* **Assigned task**: State how many lines in the items below contain the word "values", counting only case-sensitive matches, and reply with that number alone.

* **Records for the exercise**:
● ● ● ●

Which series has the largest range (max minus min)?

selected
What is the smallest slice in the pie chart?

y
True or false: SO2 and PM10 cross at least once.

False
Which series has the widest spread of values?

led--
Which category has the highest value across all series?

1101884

● ● ● ●

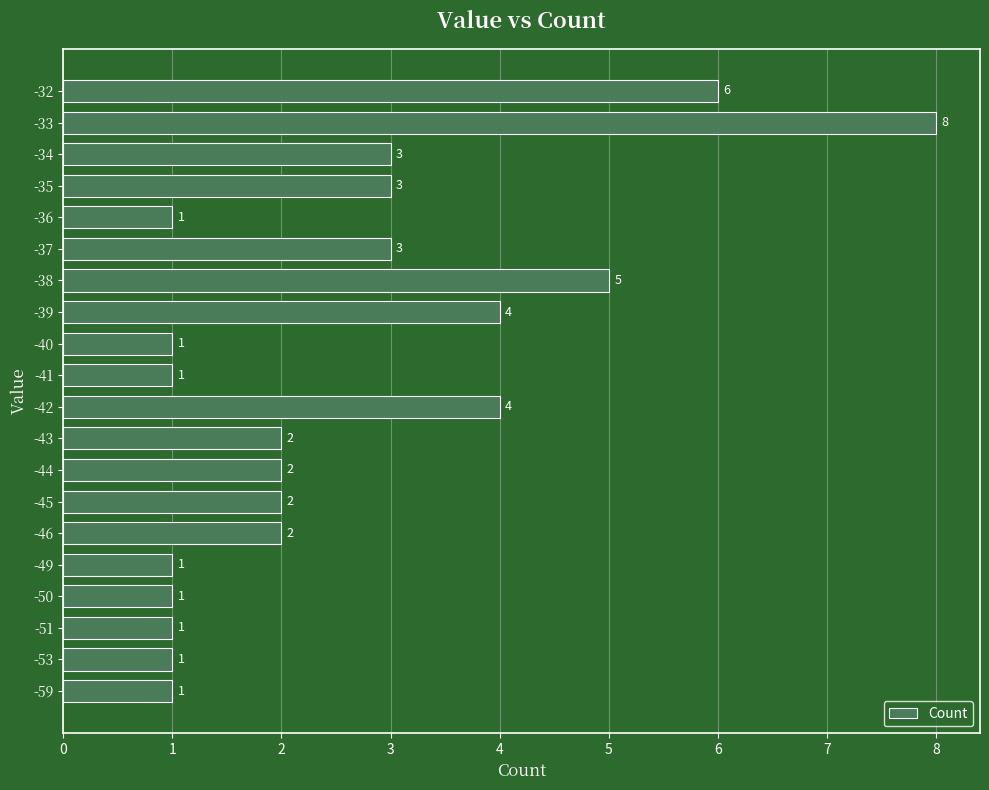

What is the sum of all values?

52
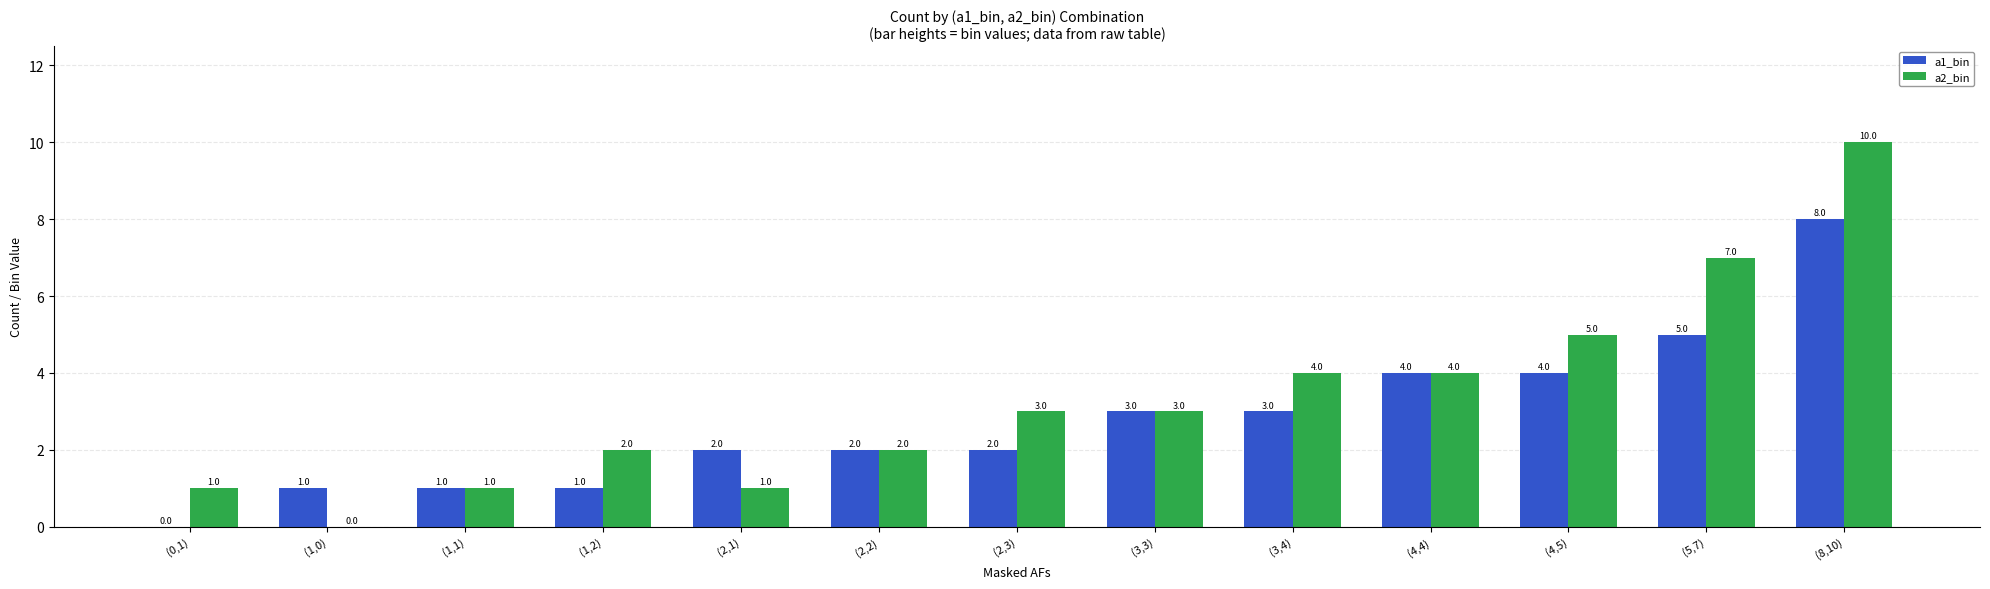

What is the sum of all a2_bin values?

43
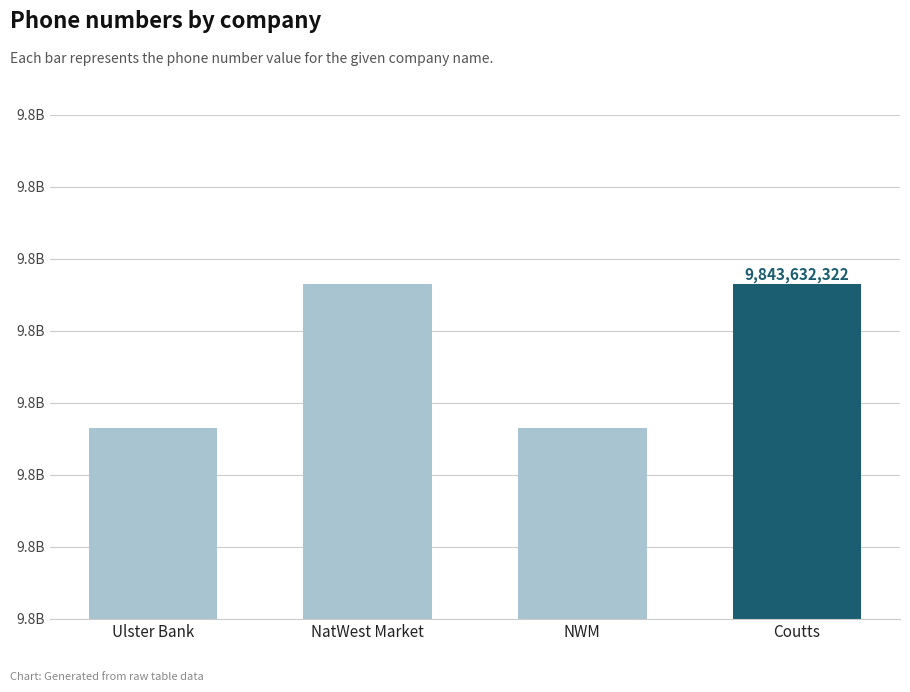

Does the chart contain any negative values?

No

● ● ● ●

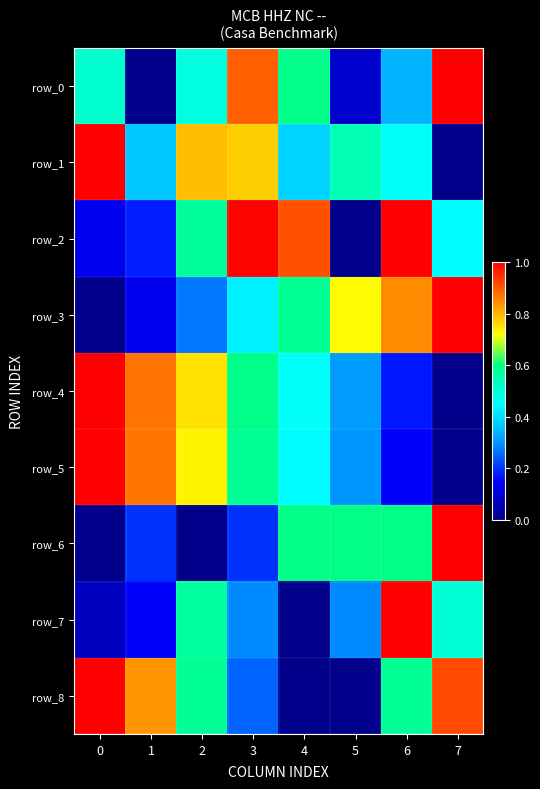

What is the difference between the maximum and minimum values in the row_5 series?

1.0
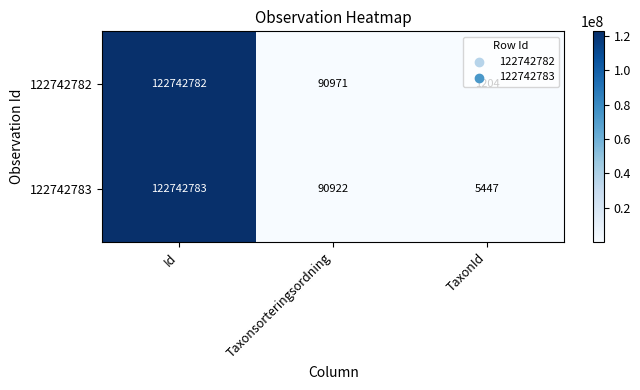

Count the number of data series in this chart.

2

● ● ● ●

* **Response for this exercise**: 5